Pesticide Action Network News, October 2001
BAYER ATTACKS CRITICAL COVERAGE
Bayer AG has forced the German group Coordination against BAYER-Dangers (CBG) to remove their homepage from the Internet by threatening them with heavy court costs. CBG had registered a domain and had oriented the name to be similar to other group names such as Germanwatch, AOLwatch, and Human Rights Watch. Bayer has taken legal action to apparently avoid confusion – despite the homepage‚s unequivocally critical orientation.
The company also forced the group to cancel the related trademark by threatening them with a second court case. The CBG had already successfully registered the aforementioned name with the Munich Patent Office. Bayer has assessed the amount of the controversies to be 250,000 DM (115.000 US$) each, which would have led to the CBG having to pay over 100,000 DM in court costs. The honorary association therefore had no other choice but to concede by canceling the trademark and homepage.
The Patent Office‘s copyright investigation had reviewed whether there was any danger of confusion as a result of the copyrighted trademark and had determined that there was none. Bayer‚s arguments are also ignoring a recent court decision that declared that a domain name cannot be viewed separately from the contents of a homepage.

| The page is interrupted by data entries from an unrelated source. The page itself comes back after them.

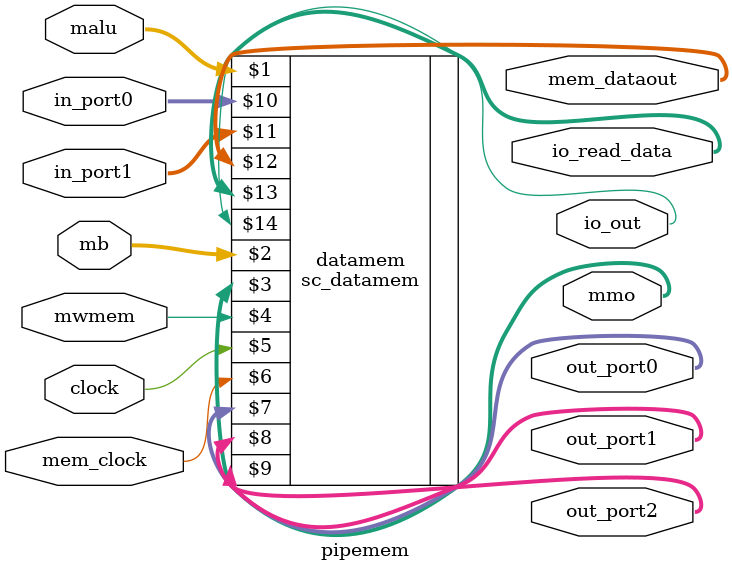
<source format=v>
module pipemem( mwmem,malu,mb,clock,mem_clock,mmo ,out_port0,out_port1,out_port2,in_port0,in_port1,mem_dataout,io_read_data,io_out);
	input 		mwmem,clock,mem_clock;
	input[31:0] malu,mb,in_port0,in_port1;
	output [31:0] mmo,out_port0,out_port1,out_port2,mem_dataout,io_read_data;
	output io_out;
	sc_datamem datamem(malu,mb,mmo,mwmem,clock,mem_clock,out_port0,out_port1,out_port2,in_port0,in_port1,mem_dataout,io_read_data,io_out);
	
endmodule

</source>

Axel Koehler-Schnura had the following to say about the issue: „Bayer‘s behavior in this issue, which is clearly directed towards the network‚s economic ruin is clearly an attack on democratic principles and freedom of opinion. The company is obviously afraid of a public discussion and has instead chosen repression and the devastating power of money“. According to Koehler-Schnura, the association does not want to waste its energy on legal hair-splitting on letters, but instead chooses to continue to publicize the company‘s role in causing environmental damage, maintaining worker exploitation and endangering human health throughout the world.
Note:
* Bayer is the world’s leader in insecticides sales. Today Bayer operates in some 150 countries with subsidiaries in 56. Generally, its operations are divided into four sectors: health, agriculture, polymers, and chemistry. Up to this point, Bayer has shied away from the first generation of transgenic crops.
* CBG/Coordination against BAYER-dangers collects information about BAYER and coordinates activities against violations of human and environmental rights caused by this company.